- Care home
The Children's Trust - Tadworth
Report from 28 July 2025 assessment
Contents
Judgements
Our view of the service
The Children's Trust – Tadworth, provides a residential children's home for children and young people with profound and multiple learning disabilities, a residential rehabilitation service for children and young people with acquired brain injury and a short breaks service. The Children's Trust offers a wide range of services. They can accommodate 66 children and young people across seven houses.
Ofsted are the lead regulator for The Children's Trust as it is a children's home. The service is also registered with the Care Quality Commission for the regulated activity of treatment of disease, disorder, or injury.
We expect health and social care providers to guarantee people with a learning disability and autistic people, respect, equality, dignity, choices and independence, and good access to local communities that most people take for granted. 'Right support, right care, right culture' is the guidance CQC follows to make assessments and judgements about services supporting people with a learning disability and autistic people, and providers must have regard to it.
We conducted this unannounced focussed assessment on August 28th 2025 to review the use of care plans, Paediatric Early Warning Score (PEWS), medicines optimisation and how staff respond to children’s deteriorating health needs.
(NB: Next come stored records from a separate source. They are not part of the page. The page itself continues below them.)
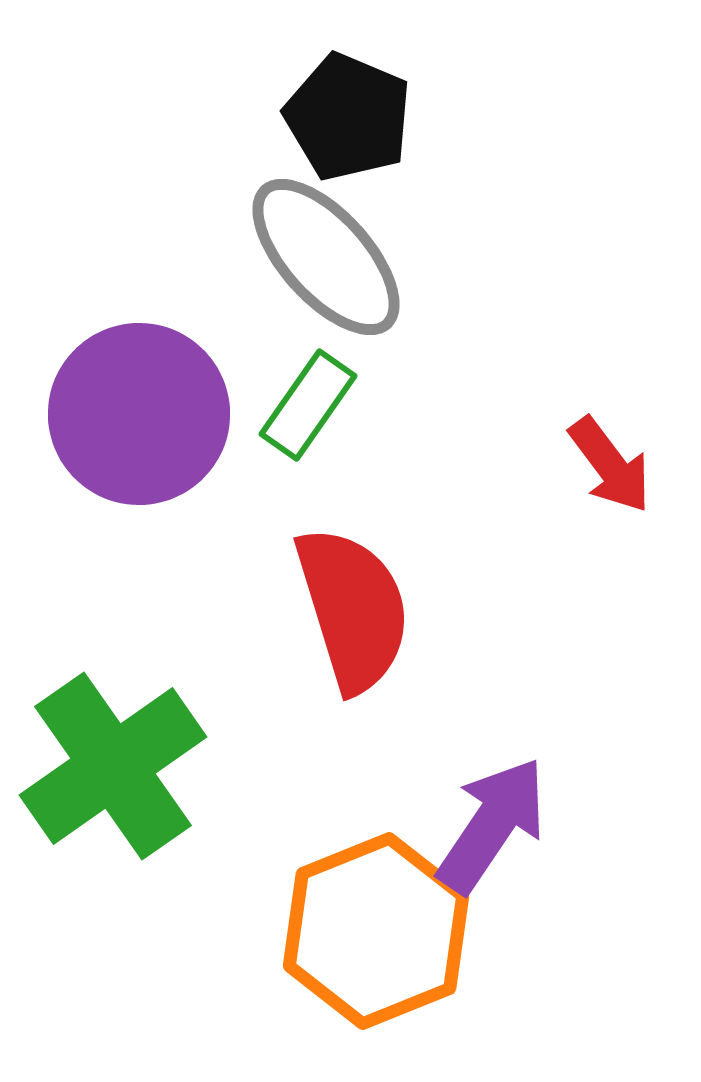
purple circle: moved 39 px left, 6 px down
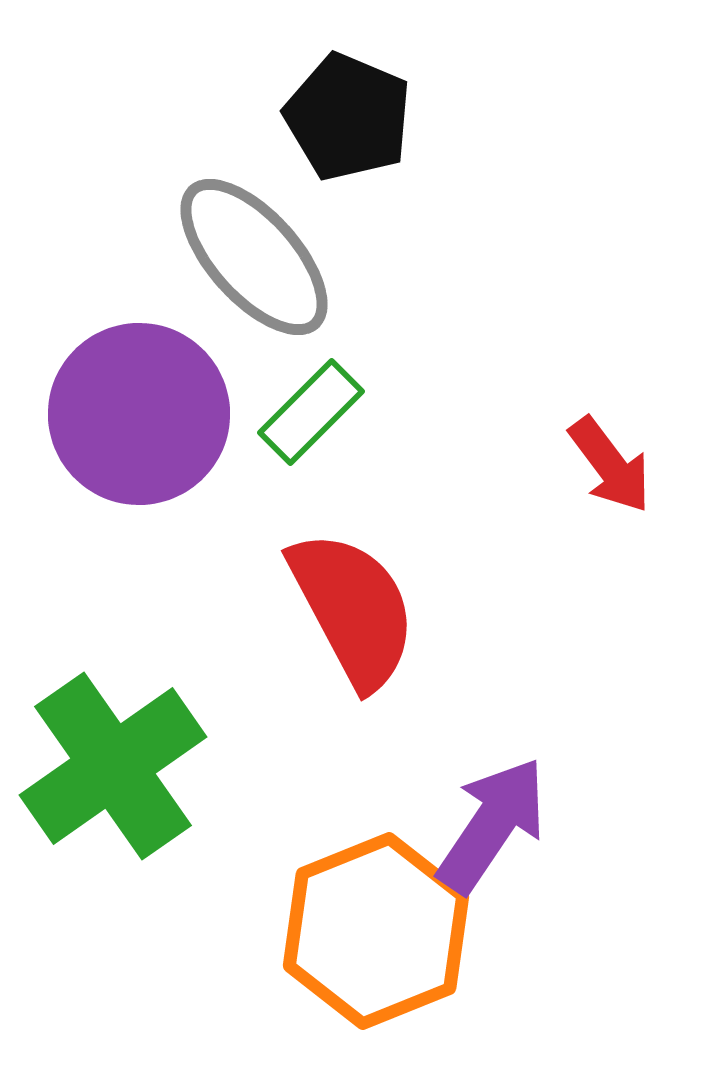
gray ellipse: moved 72 px left
green rectangle: moved 3 px right, 7 px down; rotated 10 degrees clockwise
red semicircle: rotated 11 degrees counterclockwise
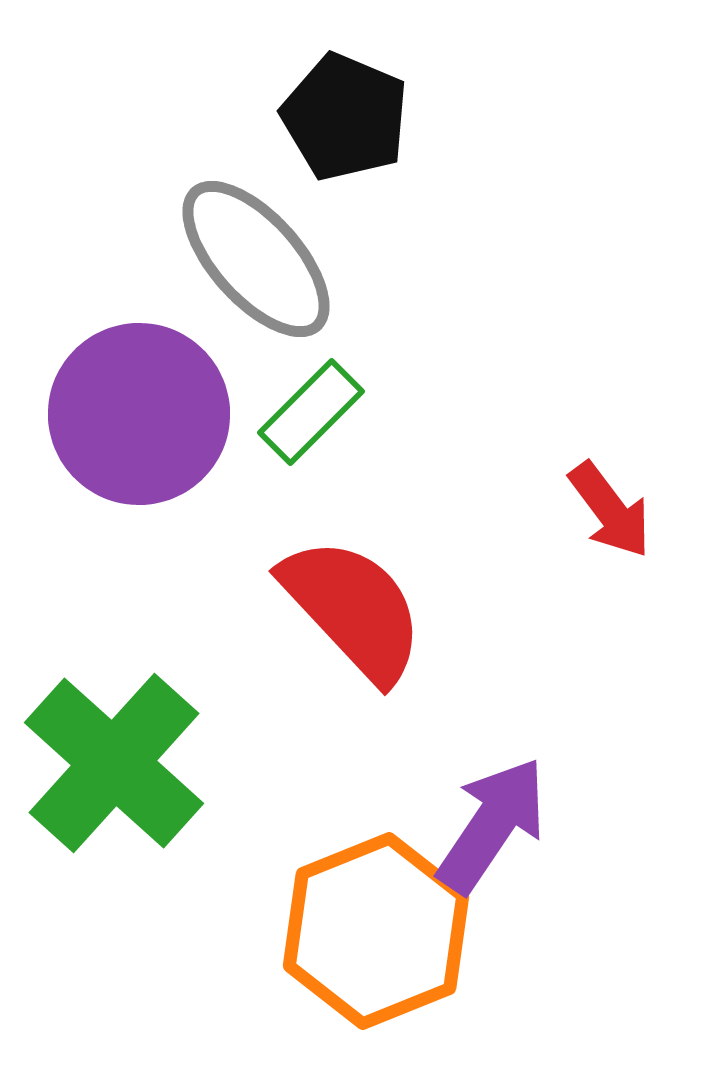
black pentagon: moved 3 px left
gray ellipse: moved 2 px right, 2 px down
red arrow: moved 45 px down
red semicircle: rotated 15 degrees counterclockwise
green cross: moved 1 px right, 3 px up; rotated 13 degrees counterclockwise
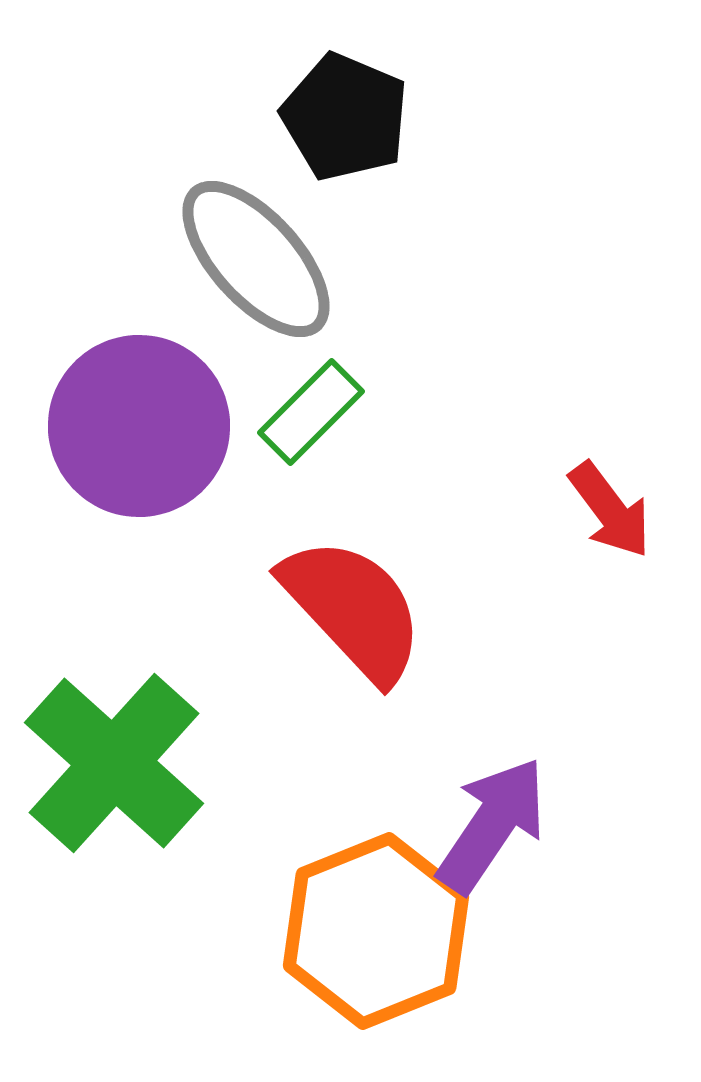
purple circle: moved 12 px down
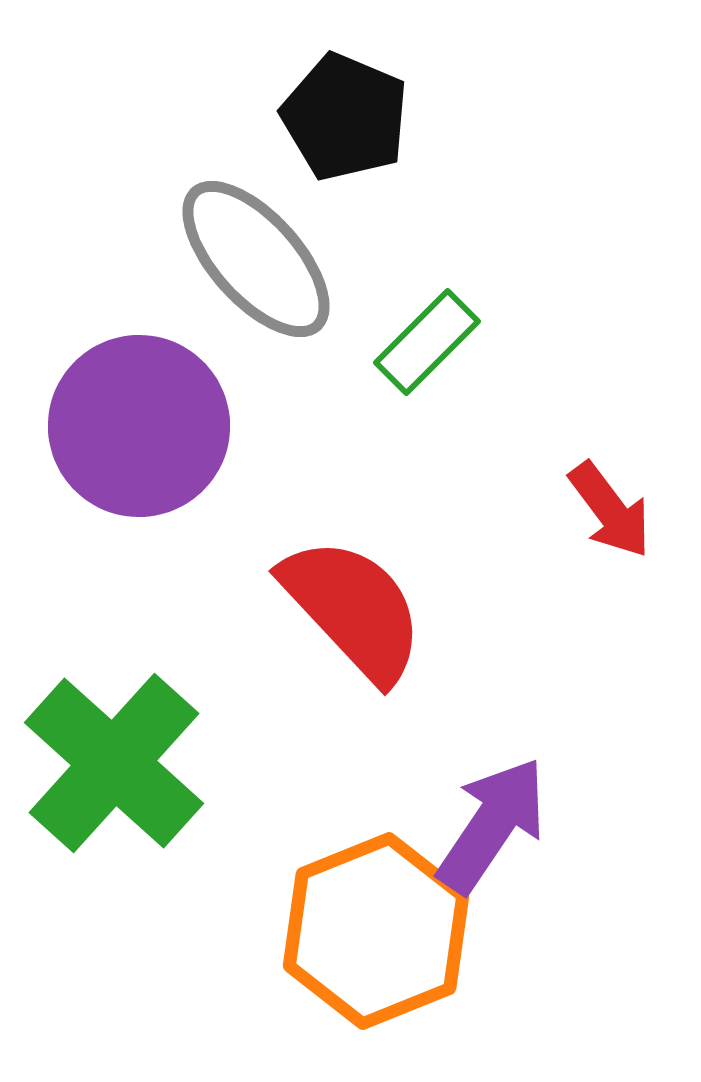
green rectangle: moved 116 px right, 70 px up
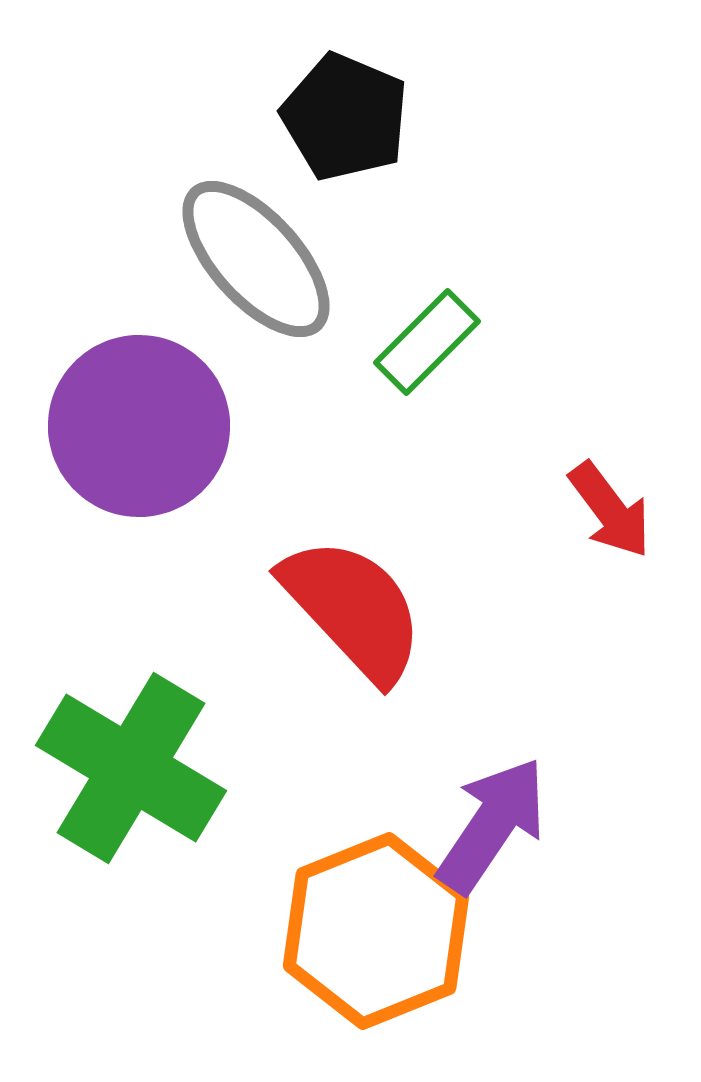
green cross: moved 17 px right, 5 px down; rotated 11 degrees counterclockwise
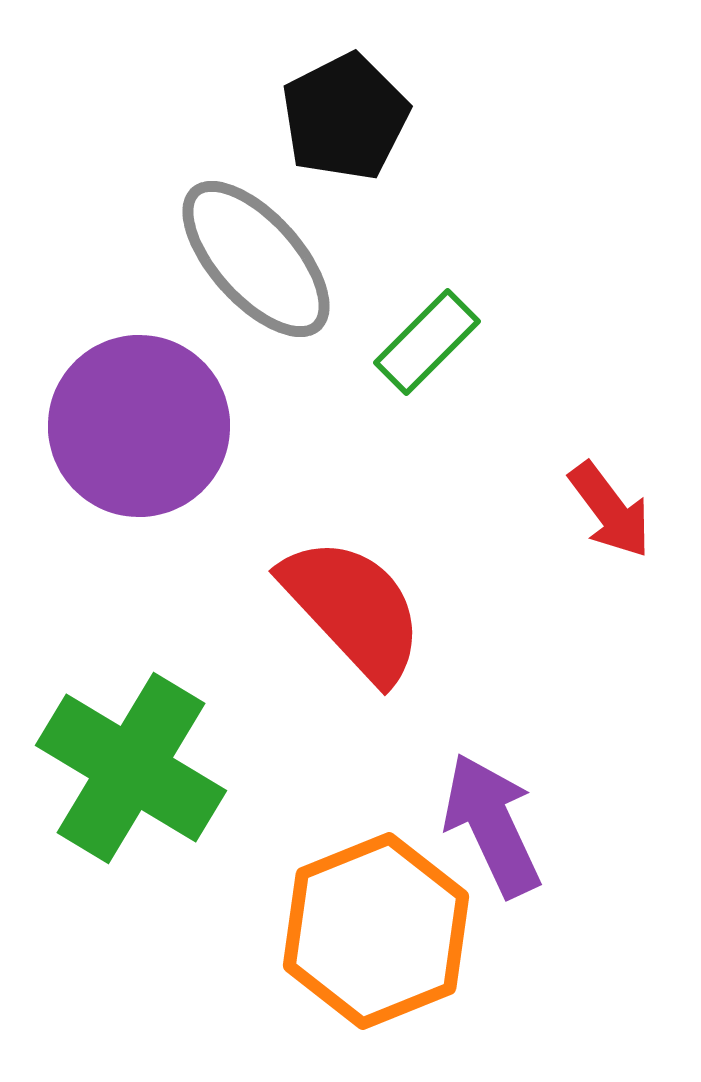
black pentagon: rotated 22 degrees clockwise
purple arrow: rotated 59 degrees counterclockwise
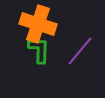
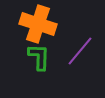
green L-shape: moved 7 px down
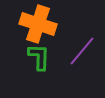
purple line: moved 2 px right
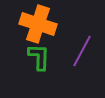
purple line: rotated 12 degrees counterclockwise
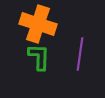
purple line: moved 2 px left, 3 px down; rotated 20 degrees counterclockwise
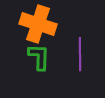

We spoke to staff, reviewed care plans, PEWS charts and clinical records across the four residential children’s homes. We also focused our assessment on leaders’ oversight and governance of these areas including how leaders ensure their staff have the right skills to work with children and young people with complex medical and physical needs.
We assessed six quality statements from the safe, effective, caring and well-led key questions. We met care staff, shift leaders, clinical leads and governance leads. We saw consistent examples of compassionate staff working with each child’s best interest at the heart of what they do. We saw well embedded care planning and a suitably trained workforce that is competent and confident to manage children and young people’s changing health needs.
We have recommended that the provider should strengthen written record keeping to ensure a high standard of clinical records is maintained including medicines management and the recording on PEWS charts.
We have recommended that staff are supported to ensure there is a consistent understanding and use of PEWS.
It is strongly recommended that the provider review their protocols regarding ‘as required’ medications, ensuring clarity at the point of administration and clear guidance in all relevant documentation.
Staff and leaders we spoke with are committed to learning from feedback and improving the service.